Entretanto, parece que esta persistente interpelação do Papa emérito começa a dar sinais positivos, como pode concluir-se, por exemplo, do recente convite ao Papa Francisco para visitar o Egipto. Na verdade, no programa da visita está incluída uma deslocação à Universidade de Al-Azhar, no Cairo, uma das principais instituições académicas do islamismo sunita que, em 2011, na sequência de um atentado em Alexandria, durante as celebrações do Ano Novo, rompeu relações com o Vaticano, em virtude de um pedido de Bento XVI às autoridades egípcias para protecção das minorias religiosas, designadamente as cristãs!
Mas o ilustre pontífice emérito não se quedou apenas por este tipo de radicalismo de Estado, pois acentuou também a necessidade e urgência do combate ao radicalismo laicista lembrando precisamente o duro combate travado por S. João Paulo II e o Cardeal Stefan Wyszynsk, com o apoio do povo polaco, para superar o antigo regime comunista da Polónia.
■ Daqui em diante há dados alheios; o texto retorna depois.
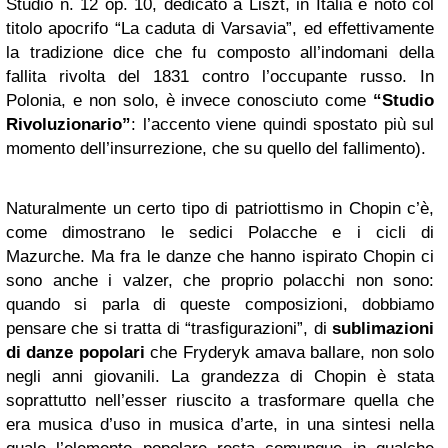
Studio n. 12 op. 10, dedicato a Liszt, in Italia è noto col
titolo apocrifo “La caduta di Varsavia”, ed effettivamente
la tradizione dice che fu composto all’indomani della
fallita rivolta del 1831 contro l’occupante russo. In
Polonia, e non solo, è invece conosciuto come
“Studio
Rivoluzionario”
: l’accento viene quindi spostato più sul
momento dell’insurrezione, che su quello del fallimento).
Naturalmente un certo tipo di patriottismo in Chopin c’è,
come dimostrano le sedici Polacche e i cicli di
Mazurche. Ma fra le danze che hanno ispirato Chopin ci
sono anche i valzer, che proprio polacchi non sono:
quando si parla di queste composizioni, dobbiamo
pensare che si tratta di “trasfigurazioni”, di
sublimazioni
di danze popolari
che Fryderyk amava ballare, non solo
negli anni giovanili. La grandezza di Chopin è stata
soprattutto nell’esser riuscito a trasformare quella che
era musica d’uso in musica d’arte, in una sintesi nella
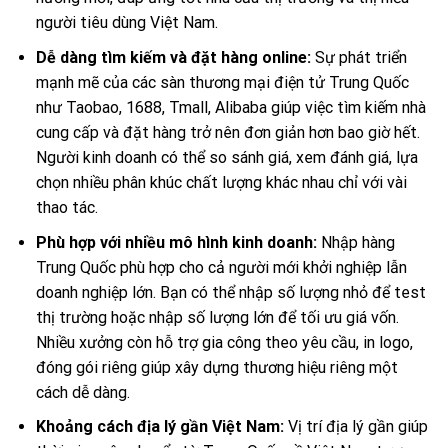
người tiêu dùng Việt Nam.
Dễ dàng tìm kiếm và đặt hàng online:
Sự phát triển
mạnh mẽ của các sàn thương mại điện tử Trung Quốc
như Taobao, 1688, Tmall, Alibaba giúp việc tìm kiếm nhà
cung cấp và đặt hàng trở nên đơn giản hơn bao giờ hết.
Người kinh doanh có thể so sánh giá, xem đánh giá, lựa
chọn nhiều phân khúc chất lượng khác nhau chỉ với vài
thao tác.
Phù hợp với nhiều mô hình kinh doanh:
Nhập hàng
Trung Quốc phù hợp cho cả người mới khởi nghiệp lẫn
doanh nghiệp lớn. Bạn có thể nhập số lượng nhỏ để test
thị trường hoặc nhập số lượng lớn để tối ưu giá vốn.
Nhiều xưởng còn hỗ trợ gia công theo yêu cầu, in logo,
đóng gói riêng giúp xây dựng thương hiệu riêng một
cách dễ dàng.
Khoảng cách địa lý gần Việt Nam:
Vị trí địa lý gần giúp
No entender daquele ilustre pontífice, a fé e a liberdade religiosa restauradas na Polónia, sinalizam hoje o caminho para o futuro.
Do que vem de dizer-se, cremos sinceramente que a paz mundial e o progresso material e espiritual da humanidade têm de passar por um efectivo movimento ecuménico e por um diálogo aberto entre as várias religiões, que consagre, definitivamente, os valores da tolerância, do respeito mútuo e da liberdade, na linha, aliás, do que, há cerca de 52 anos, foi preconizado pelo Concílio Vaticano II.